Go through the records below and return each line that has "size" in it.

[Data section — start]

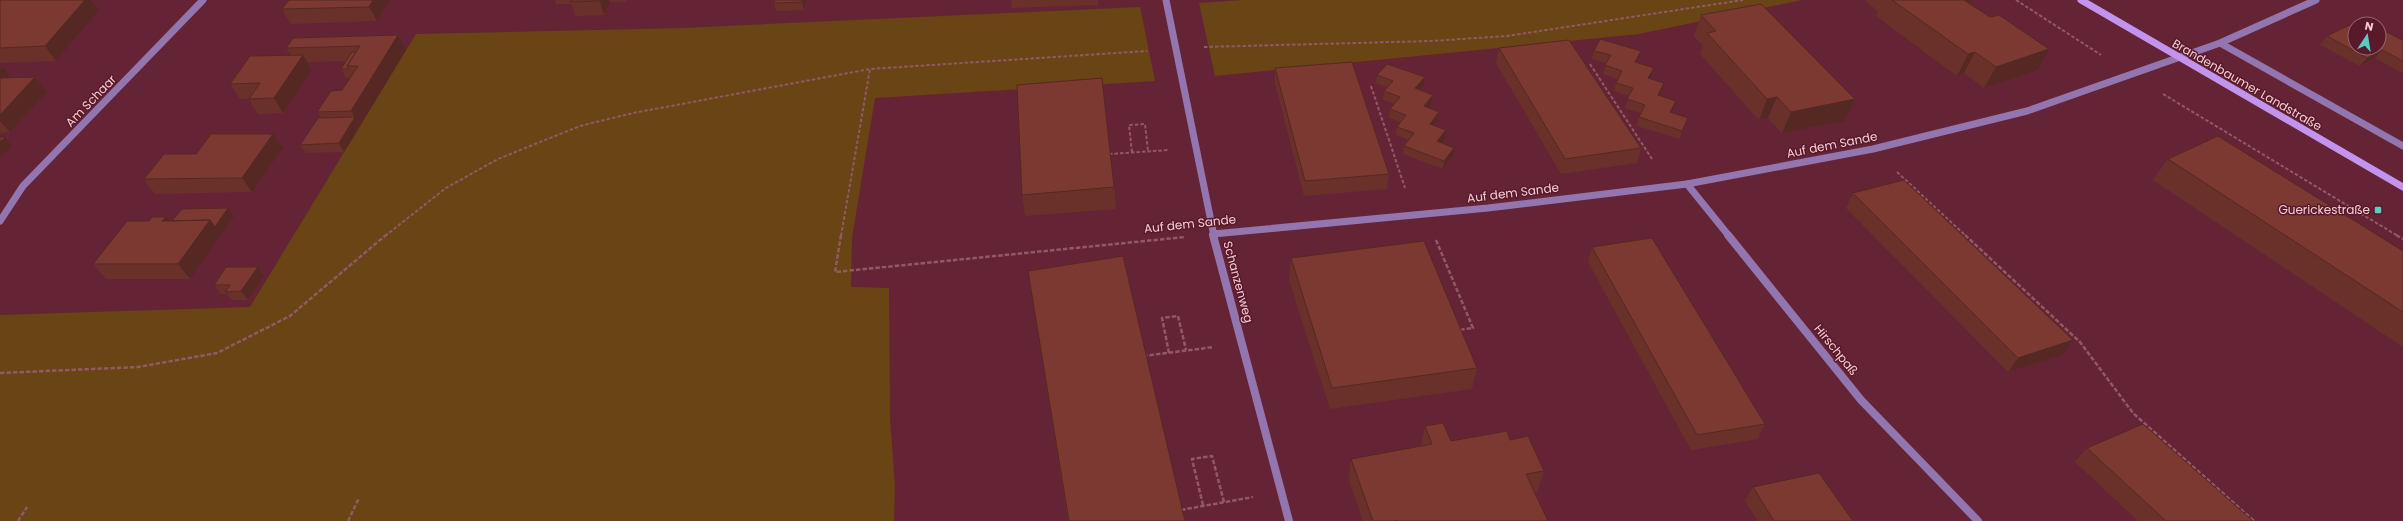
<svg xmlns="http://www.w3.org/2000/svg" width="2403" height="521" font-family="Poppins,sans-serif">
  <rect width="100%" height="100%" fill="#652435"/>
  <!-- green -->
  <path fill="#694415" d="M1244 0H1802L1639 34 1215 76 1199 3Z
    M1140 7 1155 81 875 98 852 238 851 287 889 288 890 419 895 485 894 521H0V315L250 307 416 34 683 28Z"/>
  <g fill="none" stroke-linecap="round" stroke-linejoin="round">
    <!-- path-far1 -->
    <path stroke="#925866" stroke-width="2" stroke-dasharray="3.5 2" stroke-linecap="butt" d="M2016 0 2101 55
      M1204 47 1431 41 1507 36 1743 0
      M1590 64 1652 159
      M1371 86 1405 188
      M2163 94 2398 236
      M1132 152 1129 125 1145 124 1148 151
      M1109 154 1168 150
      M1897 172 1966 236
      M385 236 446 188 498 159 580 126 633 113 870 69 1147 51
      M841 236 870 69"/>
    <!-- path -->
    <path stroke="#925866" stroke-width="2.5" stroke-dasharray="4.5 2" stroke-linecap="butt" d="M841 235 835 272 1185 237
      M1965 235 2080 342 2133 413 2254 521
      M2396 235 2403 239
      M1436 240 1473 328 1458 330
      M1169 353 1162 318 1178 316 1186 350
      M1143 356 1214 347
      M0 373 138 367 217 353 290 316 386 235
      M1203 505 1192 459 1212 456 1224 502
      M1181 510 1253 497
      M18 521 27 507
      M348 521 359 498"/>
    <!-- minor-far1 -->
    <path stroke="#9376af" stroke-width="7" d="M1166 0 1214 236
      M2220 43 2403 146
      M1687 184 1729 236
      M0 221 23 186 203 0
      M1213 234 1488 208 1687 184 1873 149 2027 111 2220 43 2316 0"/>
    <!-- minor -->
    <path stroke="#9376af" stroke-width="8" d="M1213 235 1289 521
      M1728 235 1861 400 1978 521"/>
    <!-- secondary -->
    <path stroke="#c394ee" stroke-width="7" d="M2081 0 2403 187"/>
  </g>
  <!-- wall -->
  <path fill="#6a312b" d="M0 0H91L99 10 56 61 0 63Z
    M390 0 377 21 291 24 282 9Z
    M555 0H627V2H610L604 15 576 16 571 4H556Z
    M807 0 804 10 776 11 774 3Z
    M1011 0H1098V5L1012 8Z
    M1866 0H1971L1969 3 2037 70 1984 88 1964 73 1957 76 1876 16 1878 11 1865 1Z
    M1701 15 1855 99 1845 121 1782 133 1768 118 1759 120 1700 54 1703 46 1694 36Z
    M398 35 406 50 344 152 306 153 300 145 321 118 317 112 342 90 350 78H346L341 69 347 61 308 62 312 70 283 113 258 114 249 99V98L240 99 230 84 291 55 286 48Z
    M2327 36 2402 40 2403 39V72L2402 73 2375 58 2360 66 2320 45Z
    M1499 48 1641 148 1637 163 1561 174 1496 63Z
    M1594 51H1641L1638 59 1637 62 1651 76 1650 79 1661 92 1659 96 1676 101 1671 112 1688 118 1680 139 1637 126 1639 117 1641 113 1625 108 1629 96 1614 91 1616 83 1618 79 1603 74 1606 63 1592 59Z
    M0 67H3L10 75 8 78 35 77 47 92 10 132 0 133Z
    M1275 68 1389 174 1387 189 1304 196 1275 83Z
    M1377 75 1423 86 1420 90 1433 95 1432 103 1428 108 1439 112 1438 120 1434 125 1445 139 1441 143 1453 156 1443 169 1403 154 1404 146 1408 140 1396 135 1397 127 1401 122 1389 118 1390 109 1395 104 1383 100 1384 91 1387 87 1376 83Z
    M283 148 252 192 155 194 144 179 196 154Z
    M2168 159 2403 251V347L2153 180Z
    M1114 187 1116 209 1025 216 1022 195Z
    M1853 193 2062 355 2008 372 1846 208Z
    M166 217 169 221 234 217 190 279H106L93 264 149 221Z
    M1592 247 1765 424 1758 439 1691 450 1588 262Z
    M1291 258 1477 368 1472 389 1330 409 1289 280Z
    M1028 271 1185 521H1068Z
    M264 276 248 300H232L227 294H221L214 285Z
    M1425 426 1451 441 1510 440 1544 471 1537 492H1534L1548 521H1363L1349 480 1351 459 1421 446Z
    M2087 448 2253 521H2138L2075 462Z
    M1753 487 1853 521H1758L1745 501Z"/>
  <!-- shaded-wall -->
  <path fill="#562823" d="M85 0H91L99 10 56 61 45 46Z
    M373 0H390L377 21 369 7Z
    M599 0H609L610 2 604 15Z
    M803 0H807L804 10 802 2Z
    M1963 0H1971L1962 18Z
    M398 35 406 50 344 152 339 143 355 117 351 111Z
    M2049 49 2037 70 1984 88 1996 67Z
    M2382 50 2375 58 2360 66 2367 58Z
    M1641 51 1638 59 1632 70 1635 62Z
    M1975 52 1964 73 1957 76 1968 54Z
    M303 55 312 70 283 113 274 98Z
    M3 67 10 75 0 86V70Z
    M1654 68 1651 76 1646 87 1648 78Z
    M35 77 47 92 10 132 0 121V115Z
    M1425 77 1423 86 1414 97 1415 88Z
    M1664 83 1661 92 1655 104 1658 95Z
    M1433 95 1432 103 1423 115 1424 106Z
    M1777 97 1768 118 1759 120 1767 99Z
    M1855 99 1845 121 1782 133 1791 112Z
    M1676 101 1673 109 1667 120 1670 112Z
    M1439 112 1438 120 1428 132 1430 124Z
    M1688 118 1685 126 1680 139 1682 131Z
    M1446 130 1445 139 1436 150 1437 141Z
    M273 134 283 148 252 192 242 178Z
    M5 137 12 146 0 157V142Z
    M1454 148 1453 156 1443 169 1444 161Z
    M228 208 234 217 190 279 178 264 210 220Z
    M166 217 174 227 162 221Z
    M258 267 264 276 248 300 241 291Z
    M2073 340 2062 355 2008 372 2018 358Z"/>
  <!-- building -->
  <path fill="#7b3932" stroke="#562823" d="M0 0H85L45 46 0 48Z
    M289 0H373L369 7 282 9Z
    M571 0H599V1L570 2Z
    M774 0H803L802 2 774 3Z
    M1892 0H1964L1990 17 1999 15 2049 49 1996 67 1975 52 1968 54Z
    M1761 4 1855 99 1791 112 1777 97 1767 99 1707 33 1716 31 1701 15Z
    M2362 19 2371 24H2355V48H2379V28L2402 40 2403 39V61L2382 50 2367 58 2327 36Z
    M398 35 351 111 317 112 331 91 342 90 358 66H347L360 46 286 48 293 38Z
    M1600 39 1641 51 1635 62 1654 68 1648 78 1664 83 1658 95 1676 101 1670 112 1688 118 1682 131 1639 117 1645 105 1627 99 1633 88 1616 83 1622 71 1605 65 1611 55 1594 51Z
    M1569 40 1641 148 1565 159 1499 48Z
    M352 52H356L347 66 348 69H341Z
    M303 55 274 98 249 99 260 83 230 84 250 56Z
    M1352 62 1389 174 1305 181 1275 68Z
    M1387 64 1425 77 1415 88 1433 95 1424 106 1439 112 1430 124 1446 130 1437 141 1454 148 1444 161 1404 146 1414 133 1397 127 1406 115 1390 109 1400 97 1384 91 1393 81 1377 75Z
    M0 67H3L0 70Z
    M35 77 0 115V78Z
    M1102 78 1114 187 1022 195 1017 85Z
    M355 117 339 143 300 145 318 118Z
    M211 134H273L242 178 144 179 164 154H196Z
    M2218 136 2403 251V312L2168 159Z
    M0 137H5L0 142Z
    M1904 180 2073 340 2018 358 1853 193Z
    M228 208 215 227 210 220 172 221 182 209Z
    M152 217H166L162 221 210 220 178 264H93L127 221H149Z
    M1652 238 1765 424 1697 435 1592 247Z
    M1424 241 1477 368 1332 388 1291 258Z
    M1123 256 1185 521H1069L1028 271Z
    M226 267H258L241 291 225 292 230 285H214Z
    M1443 423 1451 441 1507 431 1510 440 1528 436 1544 471 1526 474 1548 521H1398V520L1394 521H1373L1351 459 1432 444 1425 426Z
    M2143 424 2253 521H2166L2087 448Z
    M1819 473 1853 521H1774L1753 487Z"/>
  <!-- markers -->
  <rect fill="#56cec3" stroke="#58192b" stroke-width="1.5" x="2374" y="206" width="8" height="8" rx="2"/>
  <g text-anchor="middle" stroke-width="3" stroke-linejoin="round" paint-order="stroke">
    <!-- street labels -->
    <g font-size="12" fill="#f7ced4" stroke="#58192b">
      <text transform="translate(2247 85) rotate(30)" y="4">Brandenbaumer Landstraße</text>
      <text transform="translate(91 101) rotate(-46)" y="4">Am Schaar</text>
      <text transform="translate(1832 145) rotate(-11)" y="4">Auf dem Sande</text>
      <text transform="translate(1513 193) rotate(-7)" y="4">Auf dem Sande</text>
      <text transform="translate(1190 224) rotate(-6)" y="4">Auf dem Sande</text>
      <text transform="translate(1238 282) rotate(75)" y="4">Schanzenweg</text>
      <text transform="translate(1836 350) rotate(51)" y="4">Hirschpaß</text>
    </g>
    <!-- poi labels -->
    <g font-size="12" fill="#f7ced4" stroke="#58192b" text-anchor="end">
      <text x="2370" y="214">Guerickestraße</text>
    </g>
  </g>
  <!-- north arrow -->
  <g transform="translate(2367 36) rotate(12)"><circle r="19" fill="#58192b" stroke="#98616f"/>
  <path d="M0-3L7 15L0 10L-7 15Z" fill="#56cec3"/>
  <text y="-6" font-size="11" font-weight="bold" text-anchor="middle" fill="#f7ced4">N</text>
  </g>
</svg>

[Data section — finish]

* Written solution
    <g font-size="12" fill="#f7ced4" stroke="#58192b">
    <g font-size="12" fill="#f7ced4" stroke="#58192b" text-anchor="end">
  <text y="-6" font-size="11" font-weight="bold" text-anchor="middle" fill="#f7ced4">N</text>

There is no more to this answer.